En aquella visita a su residencia me cuenta cómo de tan joven tuvo la intrepidez de pedir, con aire autosuficiente, un escrito para prólogo de su segundo poemario “Maelstrom”, a Gómez de la Serna, con el antecedente de haber recibido opinión positiva suya sobre el primer libro, “Luna Park”. En ese escrito el prologuista dice, entre otras cosas: “Por la ventana del libro que da a la noche incierta de la vida entran las imágenes vencidas, con el estertor último.” Y concluye: “Pero con Paisaje o Paisaja este es un libro derrochador y colgado de corbatas nuevas en que veo a Cardoza sonreír como heroico capitán del terremoto, como su epicentro.” De esta manera el prologuista rubrica la novedad abrumadora de la escritura de Luis, quien corrió todos los riesgos para dar salida a una fértil y prolífica imaginación, sin cuidar la tradición de formas.

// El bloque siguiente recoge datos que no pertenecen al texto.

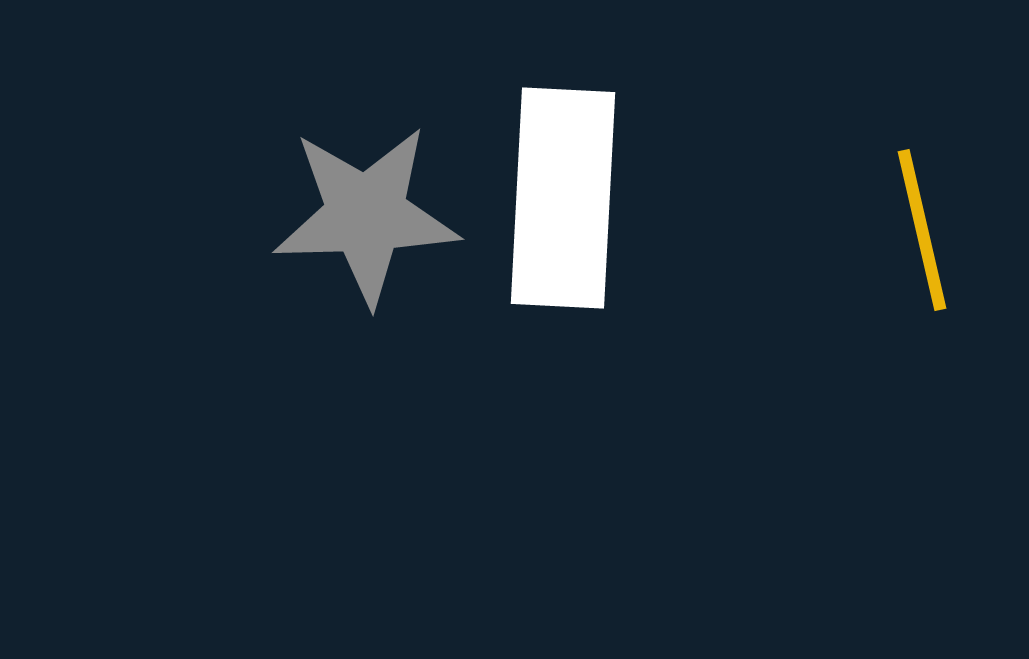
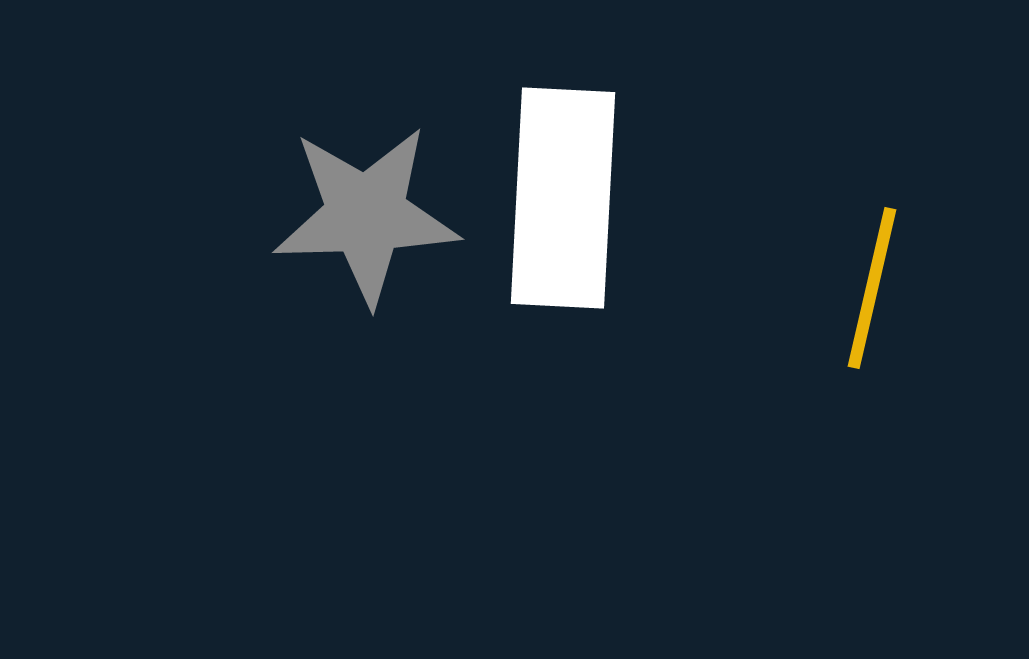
yellow line: moved 50 px left, 58 px down; rotated 26 degrees clockwise
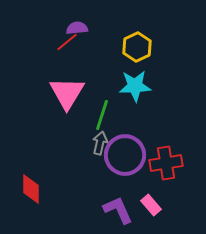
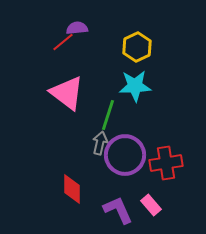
red line: moved 4 px left
pink triangle: rotated 24 degrees counterclockwise
green line: moved 6 px right
red diamond: moved 41 px right
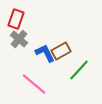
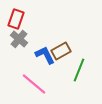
blue L-shape: moved 2 px down
green line: rotated 20 degrees counterclockwise
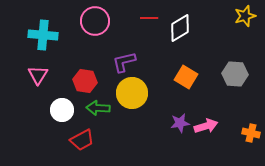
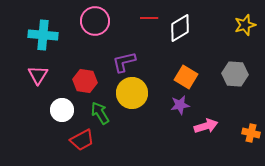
yellow star: moved 9 px down
green arrow: moved 2 px right, 5 px down; rotated 55 degrees clockwise
purple star: moved 18 px up
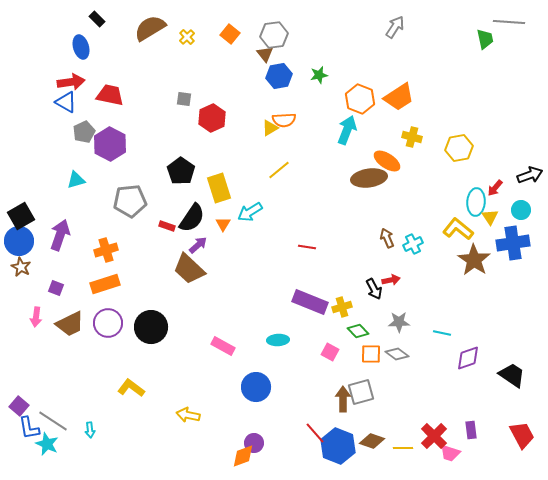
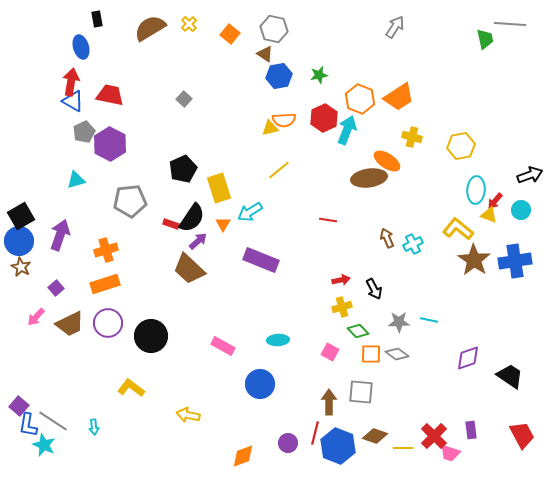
black rectangle at (97, 19): rotated 35 degrees clockwise
gray line at (509, 22): moved 1 px right, 2 px down
gray hexagon at (274, 35): moved 6 px up; rotated 20 degrees clockwise
yellow cross at (187, 37): moved 2 px right, 13 px up
brown triangle at (265, 54): rotated 18 degrees counterclockwise
red arrow at (71, 82): rotated 72 degrees counterclockwise
gray square at (184, 99): rotated 35 degrees clockwise
blue triangle at (66, 102): moved 7 px right, 1 px up
red hexagon at (212, 118): moved 112 px right
yellow triangle at (270, 128): rotated 18 degrees clockwise
yellow hexagon at (459, 148): moved 2 px right, 2 px up
black pentagon at (181, 171): moved 2 px right, 2 px up; rotated 12 degrees clockwise
red arrow at (495, 188): moved 13 px down
cyan ellipse at (476, 202): moved 12 px up
yellow triangle at (490, 217): moved 1 px left, 2 px up; rotated 36 degrees counterclockwise
red rectangle at (167, 226): moved 4 px right, 2 px up
blue cross at (513, 243): moved 2 px right, 18 px down
purple arrow at (198, 245): moved 4 px up
red line at (307, 247): moved 21 px right, 27 px up
red arrow at (391, 280): moved 50 px left
purple square at (56, 288): rotated 28 degrees clockwise
purple rectangle at (310, 302): moved 49 px left, 42 px up
pink arrow at (36, 317): rotated 36 degrees clockwise
black circle at (151, 327): moved 9 px down
cyan line at (442, 333): moved 13 px left, 13 px up
black trapezoid at (512, 375): moved 2 px left, 1 px down
blue circle at (256, 387): moved 4 px right, 3 px up
gray square at (361, 392): rotated 20 degrees clockwise
brown arrow at (343, 399): moved 14 px left, 3 px down
blue L-shape at (29, 428): moved 1 px left, 3 px up; rotated 20 degrees clockwise
cyan arrow at (90, 430): moved 4 px right, 3 px up
red line at (315, 433): rotated 55 degrees clockwise
brown diamond at (372, 441): moved 3 px right, 5 px up
purple circle at (254, 443): moved 34 px right
cyan star at (47, 444): moved 3 px left, 1 px down
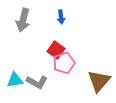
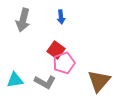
gray L-shape: moved 8 px right
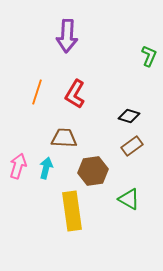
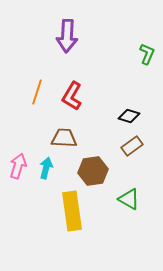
green L-shape: moved 2 px left, 2 px up
red L-shape: moved 3 px left, 2 px down
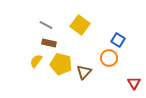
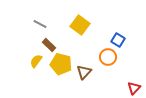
gray line: moved 6 px left, 1 px up
brown rectangle: moved 2 px down; rotated 32 degrees clockwise
orange circle: moved 1 px left, 1 px up
red triangle: moved 5 px down; rotated 16 degrees clockwise
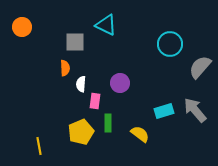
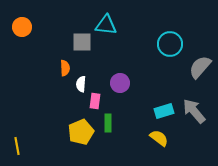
cyan triangle: rotated 20 degrees counterclockwise
gray square: moved 7 px right
gray arrow: moved 1 px left, 1 px down
yellow semicircle: moved 19 px right, 4 px down
yellow line: moved 22 px left
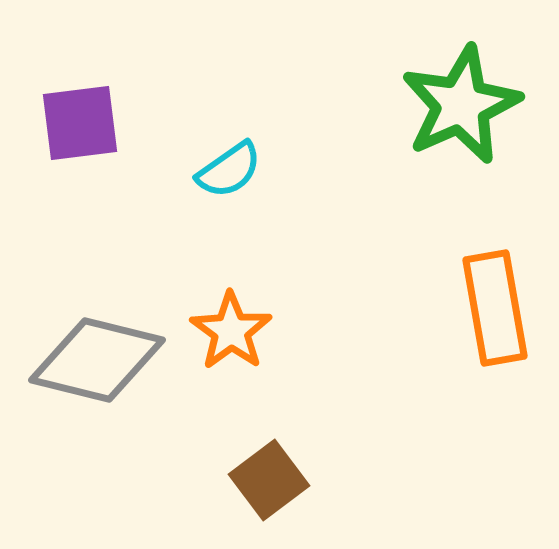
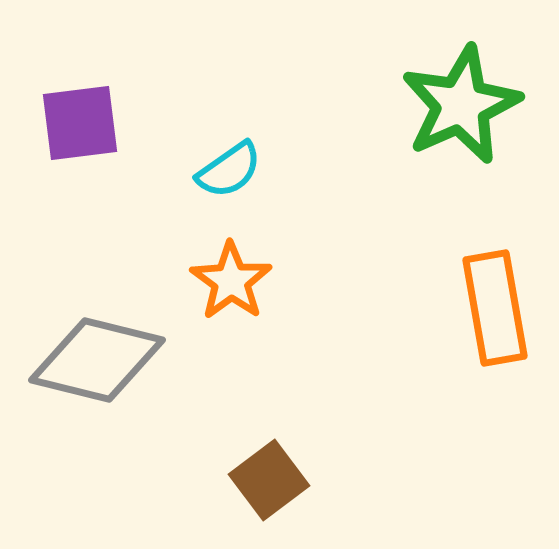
orange star: moved 50 px up
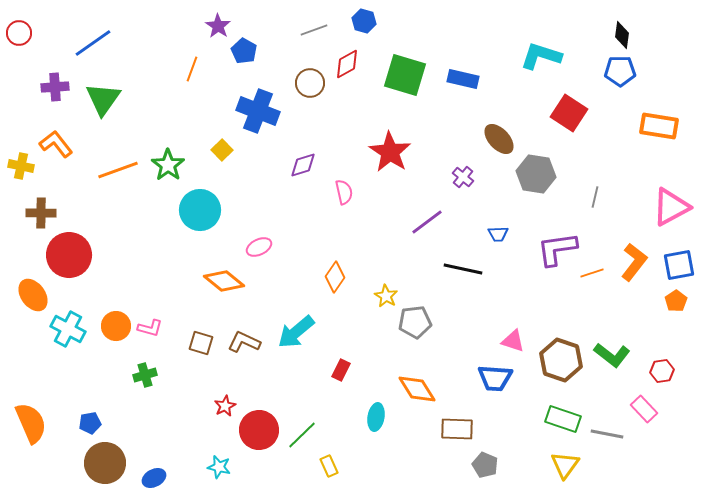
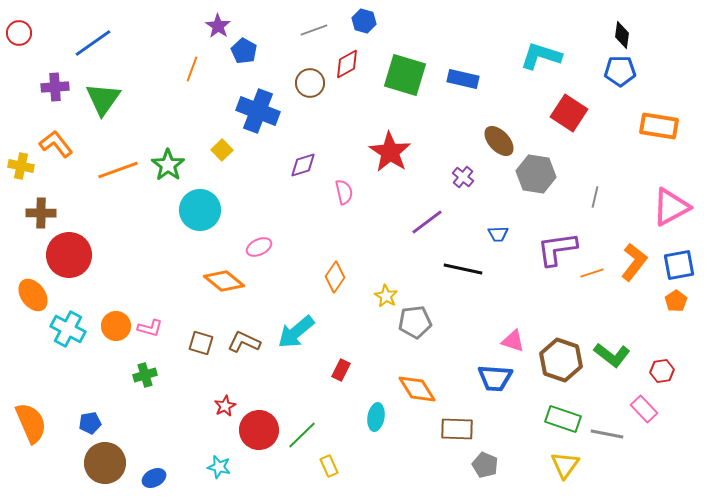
brown ellipse at (499, 139): moved 2 px down
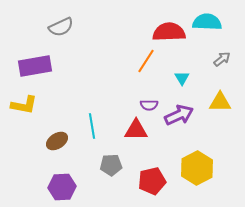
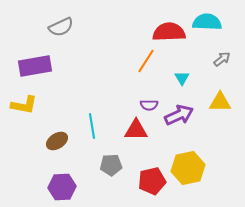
yellow hexagon: moved 9 px left; rotated 16 degrees clockwise
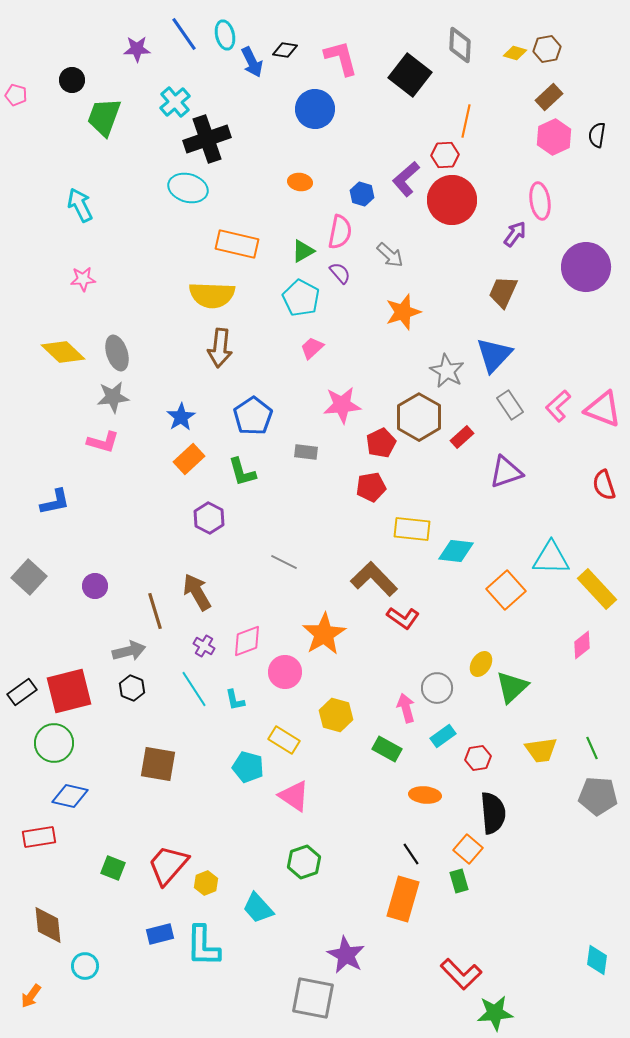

Entre tantos temas conversados alude en algún momento a los integrantes del grupo mexicano “Ateneo de la Juventud” para resaltar en él la participación de Alfonso Reyes y de José Vasconcelos. Del primero destaca su obra “Ifigenia cruel” por la que más interés tuvo, y del segundo anota haber sido una personalidad extraordinaria, con sus más y sus menos, pero destacando todo lo que hizo por la cultura de México, con edición de los clásicos, la promoción de los muralistas, las misiones populares en las escuelas en el campo, entre otras.
Aludió a los muralistas Rivera, Orozco, Siqueiros, con cercanía a ellos, pero destacó a José-Clemente Orozco como el de la obra mayor, bajo el criterio de no juzgar las obras de arte por las ideas políticas que involucren sino por el valor estético, en la formalidad de su expresión. Al terminar el encuentro, me escribe en un papel, de su puño y letra: “Se ha repetido que soy crítico de arte. Escribo sobre arte como escribo las nubes y el mar. La crítica de arte es la Venus de Milo llevando en sus manos la cabeza de la Victoria de Samotracia./ L. Cardoza y Aragón/ Para Aleph - Tenochtitlan 18-VIII-88”.